Ángeles tenía 16 años cuando fue asesinada. Desde niña vivió en el edificio de la calle Ravignani, en el barrio Palermo de la capital argentina. Jorge Mangeri la vio crecer en ese mismo edificio, en donde también vivía y ejercía los trabajos de portería.
Ángeles era fanática del animé y sus profesores y compañeros del colegio dicen que era la mejor estudiante, la que tenía el mejor promedio. Había sido vista por última vez a las diez de la mañana del 10 de julio de 2013 con su uniforme verde de estudiante. La familia inició la búsqueda pidiendo ayuda a la población, pero al día siguiente su cuerpo fue encontrado por operarios de un centro de tratamientos de residuos de la ciudad.

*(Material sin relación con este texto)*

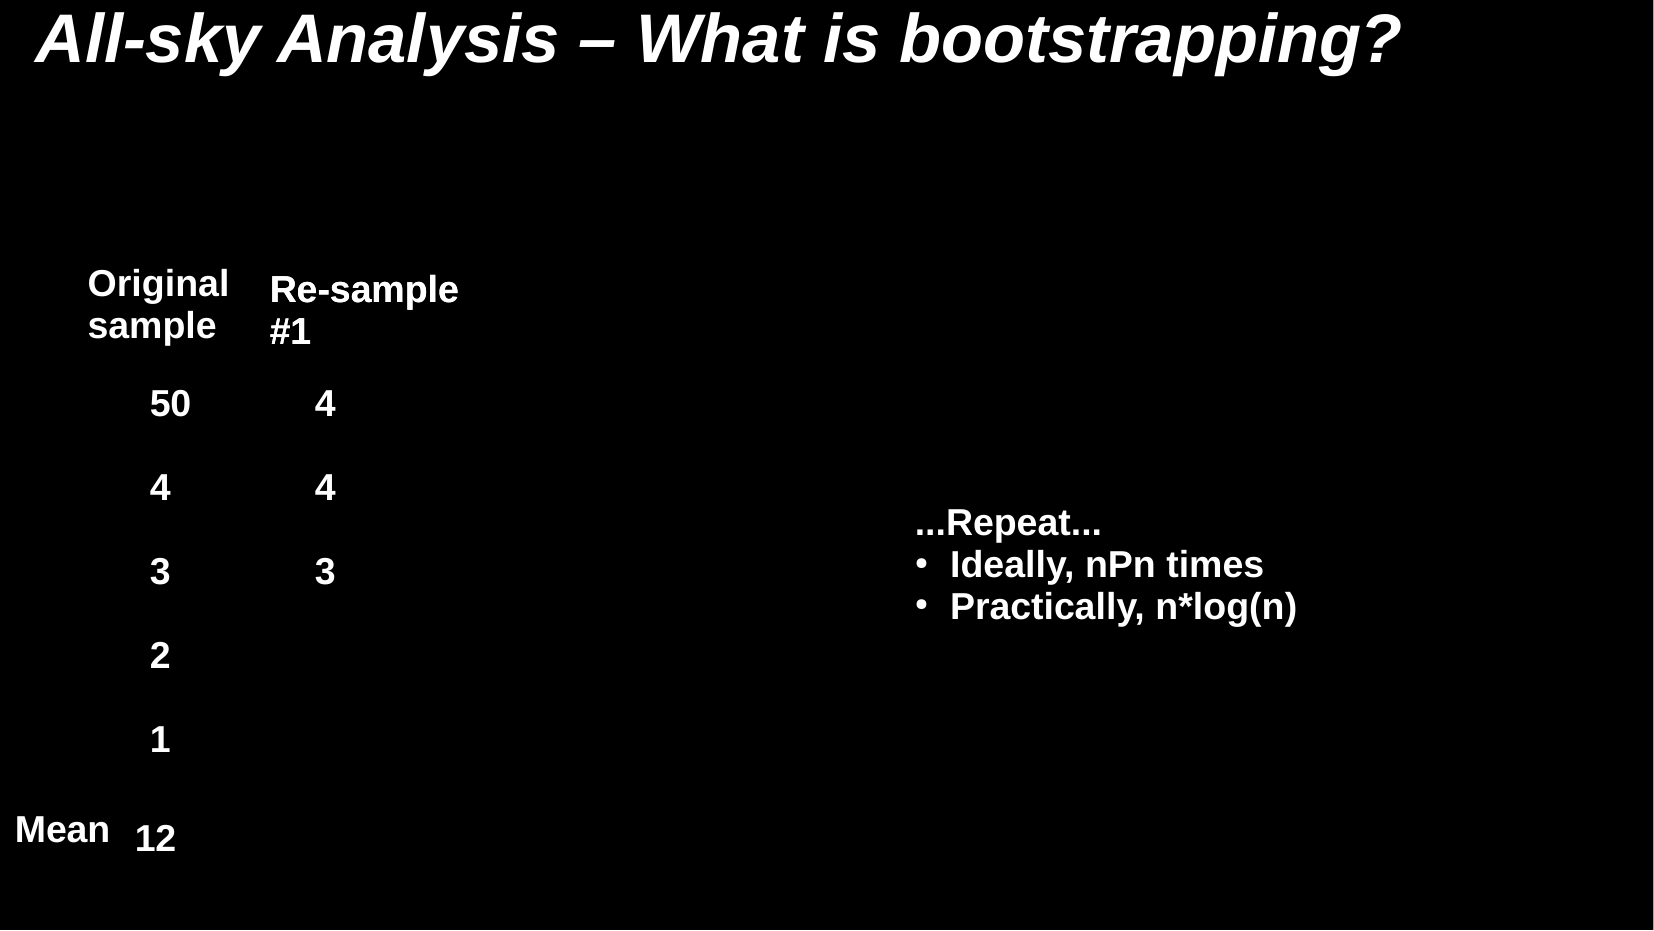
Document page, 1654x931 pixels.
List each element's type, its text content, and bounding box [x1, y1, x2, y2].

text_box Mean [0, 801, 136, 901]
text_box Re-sample #1 [255, 261, 485, 361]
text_box 50 4 3 2 1 [135, 375, 226, 768]
text_box 12 [136, 810, 1291, 867]
text_box All-sky Analysis – What is bootstrapping? [0, 0, 1564, 77]
text_box ...Repeat... Ideally, nPn times Practically, n*log(n) [900, 493, 1381, 635]
text_box 4 4 3 [300, 375, 391, 768]
text_box Original sample [72, 255, 256, 354]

Allí comenzó la investigación y el juicio que culminaron hoy, más de dos años después, con la condena al portero del edificio. La autopsia determinó que fue abusada sexualmente y estrangulada en el sótano del edificio, pero murió luego por los golpes y las lesiones causadas por el camión compactador de basura.
Los tres jueces del tribunal condenaron a Mangeri a prisión de por vida por feminicio, abuso sexual y homicidio agravado. Pidieron además que se investigue además a la esposa del imputado, a un amigo y a los vecinos del edificio.
Horas antes del fallo el portero reiteró que es inocente. Pero tanto en el sótano del edificio y en las uñas de Ángeles se encontró su ADN y él mismo, horas después de ser detenido, confesó el crimen. Poco después dijo que lo hizo porque fue presionado por la policía a hacerse cargo de la muerte de la joven.